Nottingham Building Society upgrades to Nexsan SAN
Nottingham Building Society has retired an ageing IBM storage array and upgraded to Nexsan storage area network (SAN) hardware to gain flexibility, while boosting capacity by 20 times and making energy savings. The move has allowed the Building Society to free up staff hours that were previously dedicated to troubleshooting storage and host failures, with storage that occupies half the rack space and uses less power.
The existing IBM DS storage with 3.2TB of capacity was used for file share operations, but being nearly six years old, it had reached end-of-life.

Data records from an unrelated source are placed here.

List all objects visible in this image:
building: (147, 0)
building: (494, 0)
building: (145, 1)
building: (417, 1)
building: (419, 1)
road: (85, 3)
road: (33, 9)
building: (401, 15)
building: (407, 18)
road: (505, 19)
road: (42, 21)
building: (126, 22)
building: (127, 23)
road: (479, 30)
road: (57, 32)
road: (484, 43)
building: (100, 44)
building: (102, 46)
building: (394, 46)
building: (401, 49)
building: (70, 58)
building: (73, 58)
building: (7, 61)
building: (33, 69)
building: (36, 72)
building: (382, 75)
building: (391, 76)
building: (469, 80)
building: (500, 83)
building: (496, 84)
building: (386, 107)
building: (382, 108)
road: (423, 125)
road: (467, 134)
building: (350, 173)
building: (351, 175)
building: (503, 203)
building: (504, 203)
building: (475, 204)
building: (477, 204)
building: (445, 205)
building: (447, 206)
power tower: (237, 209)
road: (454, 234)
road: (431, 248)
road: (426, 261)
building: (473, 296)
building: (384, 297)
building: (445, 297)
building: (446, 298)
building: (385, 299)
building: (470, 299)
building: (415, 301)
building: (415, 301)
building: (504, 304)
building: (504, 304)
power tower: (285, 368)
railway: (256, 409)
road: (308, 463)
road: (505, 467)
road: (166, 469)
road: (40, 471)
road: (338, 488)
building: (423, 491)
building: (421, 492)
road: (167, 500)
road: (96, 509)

Distributed technology platform manager Phillip Crocker said: “It wasn’t the most reliable performer towards the end. We would see VMs [virtual machines] suddenly stall and we wouldn’t know why. We needed shot of it before it blew up. We got it when we were much smaller, but the society had doubled in staff and there wasn’t enough capacity to run what we needed.”
The Building Society evaluated the market with the help of reseller Softcat and looked at Dell EMC and HPE storage hardware, but both of those options were rejected in favour or Nexsan due to costs.
Crocker’s team eventually selected a dual-controller Nexsan E18P with 21TB of spinning disk serial-attached SCSI drive capacity and 18Gbps Fibre Channel connectivity, due to the key benefit it offered being that the Building Society would gain a huge amount of capacity with jet engine-like reliability.
“It’s quick and reliable, and to fit all this in 2U is pretty damn good,” Crocker went on to say. “The main thing though is peace of mind. We don’t have to be concerned about it like were previously, always worried about the out-of-hours pager going off.